En ce qui concerne les retraites, je reconnais que la perspective d'une réforme en profondeur du système crée nombre d'interrogations chez les militaires. Ils sont pour l'essentiel contractuels et n'effectuent pas la totalité de leur carrière au sein du ministère. Leur régime de retraite comprend diverses spécificités, notamment l'existence d'une pension à jouissance immédiate, qui participent à un modèle de gestion des effectifs : les flux de sortie sont importants, à un âge où les militaires peuvent entreprendre une seconde partie de carrière, à la différence d'un agent destiné à passer sa vie professionnelle dans la fonction publique. Le Président de la République lui-même a reconnu la légitimité de ces particularités et assuré de leur prise en considération par la réforme, lorsqu'il s'est adressé aux militaires le 13 juillet dernier. Toutefois, les modalités d'application de ladite réforme aux militaires ne sont pas encore connues. Nous en sommes encore aux balbutiements. Dans cette perspective, j'oeuvre à la sensibilisation du haut-commissaire en charge de la réforme des retraites.

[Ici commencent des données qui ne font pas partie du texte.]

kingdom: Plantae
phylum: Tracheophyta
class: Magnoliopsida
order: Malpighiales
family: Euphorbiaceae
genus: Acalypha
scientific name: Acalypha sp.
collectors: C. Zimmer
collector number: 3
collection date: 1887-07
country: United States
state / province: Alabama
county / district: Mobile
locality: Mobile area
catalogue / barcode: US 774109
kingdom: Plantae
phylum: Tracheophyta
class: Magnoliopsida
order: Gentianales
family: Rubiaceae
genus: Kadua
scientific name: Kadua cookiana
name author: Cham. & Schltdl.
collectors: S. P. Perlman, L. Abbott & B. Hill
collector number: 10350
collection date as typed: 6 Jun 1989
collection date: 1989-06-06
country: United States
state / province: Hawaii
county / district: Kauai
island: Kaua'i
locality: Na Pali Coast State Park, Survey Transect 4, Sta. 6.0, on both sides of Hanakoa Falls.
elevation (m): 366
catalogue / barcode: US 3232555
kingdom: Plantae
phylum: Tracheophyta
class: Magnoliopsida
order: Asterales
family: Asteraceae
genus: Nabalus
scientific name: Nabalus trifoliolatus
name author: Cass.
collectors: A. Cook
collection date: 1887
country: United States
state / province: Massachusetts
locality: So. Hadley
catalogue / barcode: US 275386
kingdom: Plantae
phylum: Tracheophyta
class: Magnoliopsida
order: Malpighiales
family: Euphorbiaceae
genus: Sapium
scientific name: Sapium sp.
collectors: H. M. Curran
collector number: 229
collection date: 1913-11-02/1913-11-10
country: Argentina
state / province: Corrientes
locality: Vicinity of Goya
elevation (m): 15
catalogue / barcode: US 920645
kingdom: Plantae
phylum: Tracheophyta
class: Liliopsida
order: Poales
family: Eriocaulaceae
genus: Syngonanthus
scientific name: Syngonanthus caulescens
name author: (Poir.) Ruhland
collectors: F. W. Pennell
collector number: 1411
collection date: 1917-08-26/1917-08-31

Je vous indique, monsieur Cadic, que sur les 450 créations de postes prévus par le projet de loi de finances pour 2019, 199 concernent les services de renseignement. Sur ce total, 111 bénéficieront aux trois services du ministère - 55 postes pour la DGSE, 31 pour la DRSD et 25 pour la DRM - soit une augmentation d'1,2 % de leur l'effectif, et 88 créations de postes viendront renforcer la fonction renseignement dans les armées. Nous sommes également engagés dans un processus d'investissement à hauteur d'1,6 milliard d'euros sur la période de la LPM, afin de renforcer nos capacités techniques. Dans ce cadre seront lancés en 2019 des programmes d'achat d'avions de reconnaissance stratégique et de drones, ainsi que la rénovation de nos bâtiments Atlantique 2. Au total, les budgets des trois services de renseignement du ministère augmenteront, en 2019, de 15 %.
Monsieur Allizard, vous m'avez interrogée sur les menaces spatiales et sous-marines. La menace spatiale représente un enjeu essentiel. Nous allons définir une nouvelle doctrine en matière de gouvernance du spatial, actuellement trop disséminée, et renouveler l'ensemble de nos capacités, notamment en matière d'écoutes électromagnétiques, de satellites de télécommunications sécurisées Syracuse 4 et de satellites d'observation optique, dont le premier sera lancé à la fin de l'année 2018. Sur la durée de la LPM, 3,6 milliards d'euros seront consacrés à ces investissements. Comme je l'ai récemment annoncé, certains de ces satellites seront équipés de caméras de surveillance, afin de veiller sur nos capacités spatiales. Nous serons certainement amenés à prendre d'autres décisions dans ce domaine, qui seront annoncées dans les prochains mois. Pour ce qui concerne les menaces sous-marines, sera livré à l'été 2020 le premier sous-marin nucléaire d'attaque de génération Barracuda, qui sera suivi par cinq autres. Nous sommes également engagés dans un programme de systèmes de lutte anti-mines du futur qui devrait permettre d'assurer la sécurité de nos moyens navals.
Nous aurons également de nouveaux moyens pour la protection des ZEE, notamment au bénéfice des Antilles et de la Nouvelle-Calédonie.
La cyber défense européenne est évidemment nécessaire ; nous en discutons avec nos partenaires européens comme au sein de l'OTAN. Je suis donc quelque peu surprise d'entendre que la France ne s'y intéresserait pas, d'autant que nous avons accueilli la conférence de l'OTAN sur le sujet l'an passé à Paris. Je ne pourrai me rendre à Kiev les 7 et 8 novembre, retenue par les festivités du 11 novembre, mais suis disposée à évoquer cette question avec ma collègue ukrainienne.